The media image of an entrepreneur is usually a ‘lone wolf’, an opportunist, someone whose intuition is used to exploit either theirs’ or others’ ideas.
Despite stereotyping there’s probably an element of truth. The question is, once inside a business with a formal structure, can you replicate this ethos to drive a business strategy? And perhaps just as importantly, should you?
The short answer to whether entrepreneurship can be replicated is yes and to ensure this happens your company would need to have the following characteristics based on research and evidence of the last 30 years.
Innovation – as long as your business is supporting new creative process and product ideas, there should be a healthy stream of initiatives to change the company for the better. This innovation doesn’t have to be ‘new to the world’, just different enough for your company to change the way you work and how you interact with customers.

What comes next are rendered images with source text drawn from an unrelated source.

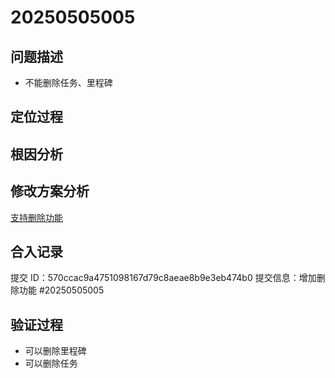 # 20250505005

## 问题描述
- 不能删除任务、里程碑

## 定位过程

## 根因分析

## 修改方案分析
[支持删除功能](../doc/增加删除功能.md)

## 合入记录
提交 ID：570ccac9a4751098167d79c8aeae8b9e3eb474b0
提交信息：增加删除功能 #20250505005

## 验证过程
- 可以删除里程碑
- 可以删除任务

Proactivity – having ideas is one thing but beating the competitors to the punch can be key to exploit the full potential of your ideas. And even if not first, decisive action in reacting is a key determiner of success.

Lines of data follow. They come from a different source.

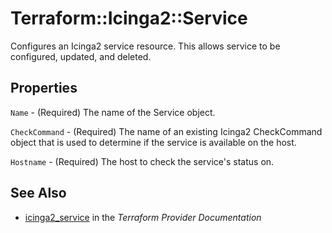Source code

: # Terraform::Icinga2::Service

Configures an Icinga2 service resource. This allows service to be configured, updated,
and deleted.

## Properties

`Name` - (Required) The name of the Service object.

`CheckCommand` - (Required) The name of an existing Icinga2 CheckCommand object that is used to determine if the service is available on the host.

`Hostname` - (Required) The host to check the service's status on.


## See Also

* [icinga2_service](https://www.terraform.io/docs/providers/icinga2/r/service.html) in the _Terraform Provider Documentation_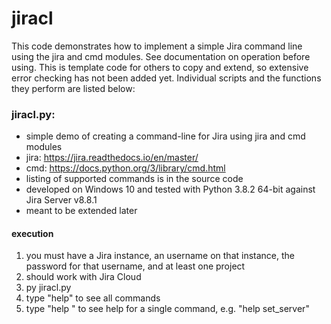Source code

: # jiracl

This code demonstrates how to implement a simple Jira command line using the jira and cmd modules. See documentation on operation before using. This is template code for others to copy and extend, so extensive error checking has not been added yet. Individual scripts and the functions they perform are listed below:

### jiracl.py: 
    
- simple demo of creating a command-line for Jira using jira and cmd modules
- jira: https://jira.readthedocs.io/en/master/
- cmd: https://docs.python.org/3/library/cmd.html
- listing of supported commands is in the source code
- developed on Windows 10 and tested with Python 3.8.2 64-bit against Jira Server v8.8.1
- meant to be extended later

#### execution

1) you must have a Jira instance, an username on that instance, the password for that username, and at least one project
1) should work with Jira Cloud
1) py jiracl.py
1) type "help" to see all commands
1) type "help <command>" to see help for a single command, e.g. "help set_server"
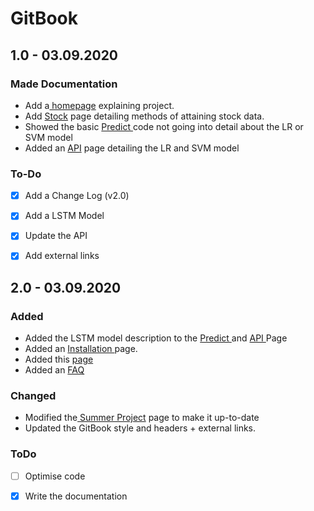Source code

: # GitBook

## 1.0 - 03.09.2020

### Made Documentation

* Add a[ homepage](https://aru300.gitbook.io/summer-project/v/1.0/) explaining project.
* Add [Stock](https://aru300.gitbook.io/summer-project/v/1.0/code/stock) page detailing methods of attaining stock data.
* Showed the basic [Predict ](https://aru300.gitbook.io/summer-project/v/1.0/code/predict)code not going into detail about the LR or SVM model
* Added an [API](https://aru300.gitbook.io/summer-project/v/1.0/api) page detailing the LR and SVM model

### To-Do

* [x] Add a Change Log \(v2.0\)
* [x] Add a LSTM Model
* [x] Update the API
* [x] Add external links


## 2.0 - 03.09.2020

### Added

* Added the LSTM model description to the [Predict ](https://aru300.gitbook.io/summer-project/code/predict)and [API ](https://aru300.gitbook.io/summer-project/api)Page
* Added an [Installation ](https://pypi.org/project/Summer-Project/)page.
* Added this [page](https://aru300.gitbook.io/summer-project/gitbook)
* Added an [FAQ](https://aru300.gitbook.io/summer-project/project/faq)

### Changed

* Modified the[ Summer Project](https://aru300.gitbook.io/summer-project/) page to make it up-to-date
* Updated the GitBook style and headers + external links.

### ToDo

* [ ] Optimise code
* [x] Write the documentation



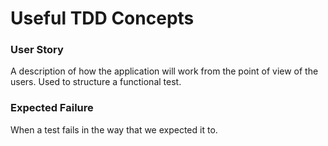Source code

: # Useful TDD Concepts #

### User Story ###
<p>
A description of how the application will work from the point of view of the users. 
Used to structure a functional test. 
</p> 

### Expected Failure ###
<p>
When a test fails in the way that we expected it to.
</p>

Risk taking – your company will likely need to change direction internally or externally at some point to be market leader. A ‘managed risk’ approach is critical, so that the key risk factors are known, but the mitigation is planned and executed. Risk taking is not a jump into the unknown, or at least it shouldn’t be.
Autonomy – your organisation must have a structure enabling people with ideas to carry them through to completion. Every company has its own distinct structure, but it needs to ask itself if this supports independent action. This is not endorsing flights of fancy, but permission to those who may need to go outside the usual structures to make things happen.

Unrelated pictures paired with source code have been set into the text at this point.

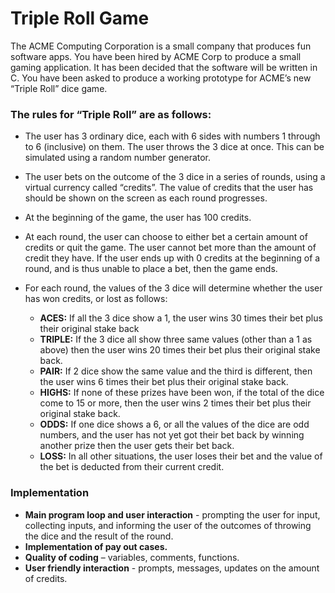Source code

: # Triple Roll Game

The ACME Computing Corporation is a small company that produces fun software apps. You have been hired by ACME Corp to produce a small gaming application. It has been decided that the software will be written in C. You have been asked to produce a working prototype for ACME’s new “Triple Roll” dice game.

### The rules for “Triple Roll” are as follows:
* The user has 3 ordinary dice, each with 6 sides with numbers 1 through to 6 (inclusive) on them. The user throws the 3 dice at once. This can be simulated using a random number generator.
* The user bets on the outcome of the 3 dice in a series of rounds, using a virtual currency called “credits”. The value of credits that the user has should be shown on the screen as each round progresses.
* At the beginning of the game, the user has 100 credits.
* At each round, the user can choose to either bet a certain amount of credits or quit the game. The user cannot bet more than the amount of credit they have. If the user ends up with 0 credits at the beginning of a round, and is thus unable to place a bet, then the game ends.
* For each round, the values of the 3 dice will determine whether the user has won credits, or lost as follows:

  - **ACES:** If all the 3 dice show a 1, the user wins 30 times their bet plus their original stake back
  - **TRIPLE:** If the 3 dice all show three same values (other than a 1 as above) then the user wins 20 times their bet plus their original stake back.
  - **PAIR:** If 2 dice show the same value and the third is different, then the user wins 6 times their bet plus their original stake back.
  - **HIGHS:** If none of these prizes have been won, if the total of the dice come to 15 or more, then the user wins 2 times their bet plus their original stake back.
  - **ODDS:** If one dice shows a 6, or all the values of the dice are odd numbers, and the user has not yet got their bet back by winning another prize then the user gets their bet back.
  - **LOSS:** In all other situations, the user loses their bet and the value of the bet is deducted from their current credit.
 
 ### Implementation
 * **Main program loop and user interaction** - prompting the user for input, collecting inputs, and informing the user of the outcomes of throwing the dice and the result of the round.
 * **Implementation of pay out cases.**
 * **Quality of coding** – variables, comments, functions.
 * **User friendly interaction** - prompts, messages, updates on the amount of credits.
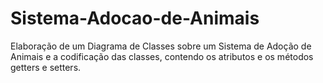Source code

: # Sistema-Adocao-de-Animais

Elaboração de um Diagrama de Classes sobre um Sistema de Adoção de Animais e a codificação das classes, contendo os atributos e os métodos getters e setters.
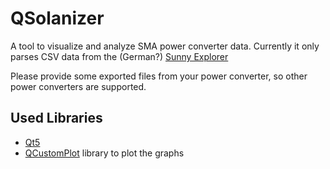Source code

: # QSolanizer
A tool to visualize and analyze SMA power converter data. 
Currently it only parses CSV data from the (German?) [Sunny Explorer](http://www.sma.de/produkte/monitoring-control/sunny-explorer.html)

Please provide some exported files from your power converter, so other power converters are supported.

## Used Libraries
* [Qt5](http://www.qt.io/download/)
* [QCustomPlot](http://qcustomplot.com/) library to plot the graphs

Aggression – the willingness in tackling your competitors head on is a mindset that many entrepreneurial companies have. ‘Blue ocean’ strategies can help you on how you compete, but ultimately there are still competitors to tackle even if they are slow off the mark initially.
So, to be considered entrepreneurial companies need all of the above. The strength of each element required however will depend on the markets served, industry and nature of the company.
And therein lies the answer to the second question about whether entrepreneurship should drive strategy. Scale, age, market dynamism etc. will determine the degree of entrepreneurship in the strategy recipe. One things for sure however, if entrepreneurship is not in the corporate DNA, long-term success is very unlikely.